Grevais et al. [6] provided a complete Bitcoin simulator written by NS2. They introduce a novel quantitative framework to analyze the security and performance implications of various consensus and network parameters of PoW blockchains. They find some method to fight against or limit double-spending and selfish mining under their framework, by changing the basic settings such as network propagation, different block sizes, block generation intervals, information propagation mechanism, and the impact of eclipse attacks. Under their framework, they can find a balance between performance and security in Blockchain Network. Compared with our simulator, their simulator is kind of complete but facing the problem on the number of nodes. All the simple node’s location and its network delay should be defined individual. And it simulates the procedure of mining as well, which cost a lot of performance. When the node number rises, the simulator takes a bad respond.

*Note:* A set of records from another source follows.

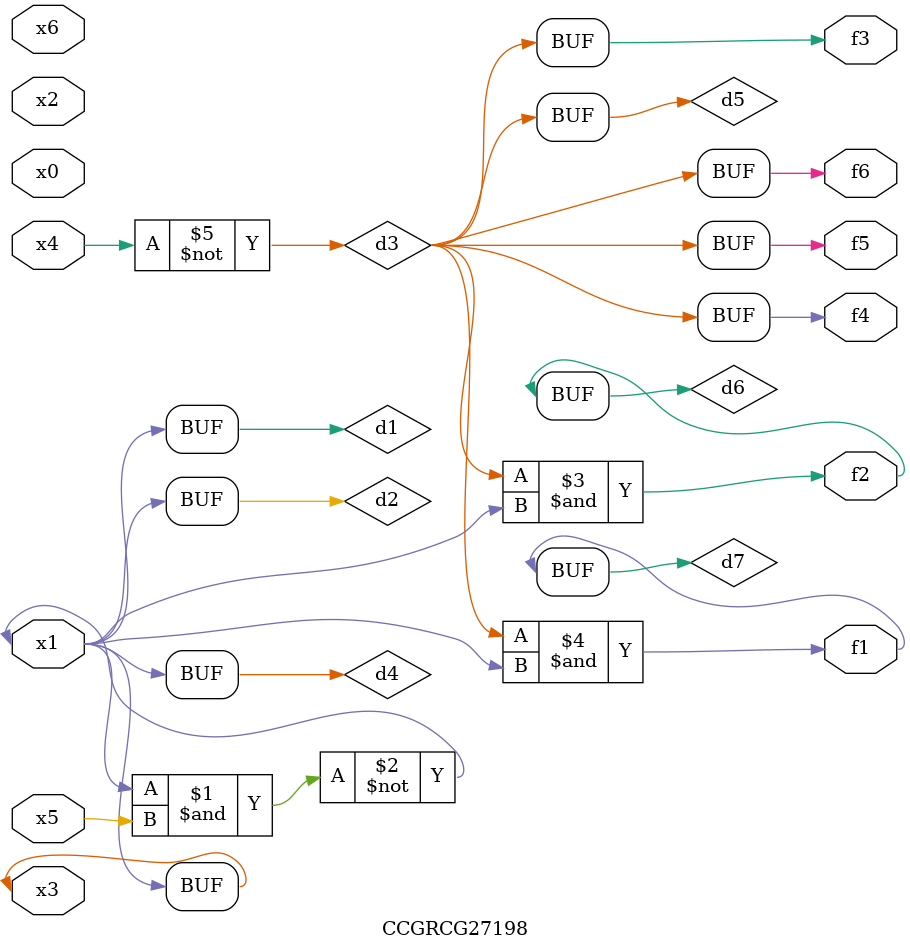
<source format=v>
module CCGRCG27198(
	input x0, x1, x2, x3, x4, x5, x6,
	output f1, f2, f3, f4, f5, f6
);

	wire d1, d2, d3, d4, d5, d6, d7;

	buf (d1, x1, x3);
	nand (d2, x1, x5);
	not (d3, x4);
	buf (d4, d1, d2);
	buf (d5, d3);
	and (d6, d3, d4);
	and (d7, d3, d4);
	assign f1 = d7;
	assign f2 = d6;
	assign f3 = d5;
	assign f4 = d5;
	assign f5 = d5;
	assign f6 = d5;
endmodule

</source>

Goswami [8] discuss the factors that make Block-chain largely non-scalable. They provide the simulator written by java. This research delves into the scalability issue of blockchains and provides a comparative analysis of several blockchain parameters with real time data. It delves into the factors that make block chains largely non-scalable. This is done by the simulation of blockchain. It then addresses the various mechanisms that can be employed to resolve this limitation through measuring the differences between the simulator and real time scenarios. Their simulator which simulated the PoW work without node communication, just finish the work in one client. It’s effective but getting troubles in combination with real network.

6 Conclusion

In this paper, we collect and define a number of key performance metrics to quantify the Quality of Blockchain (QoB). We also use a simple simulation tool to simulate a simplified Blockchain Proof of Work (PoW) protocol within different arguments and our observations. The results shows its relation between the basic settings and the Quality of Blockchian. It shows that it is possible and practical to use a simulation approach to study Blockchain networks with different network sizes and protocols. The next step of our work is to make network delay which may cause orphan block into consideration, and then try some other Consensus such as DPoS, PBFT (Fabric) and Tangle (IOTA).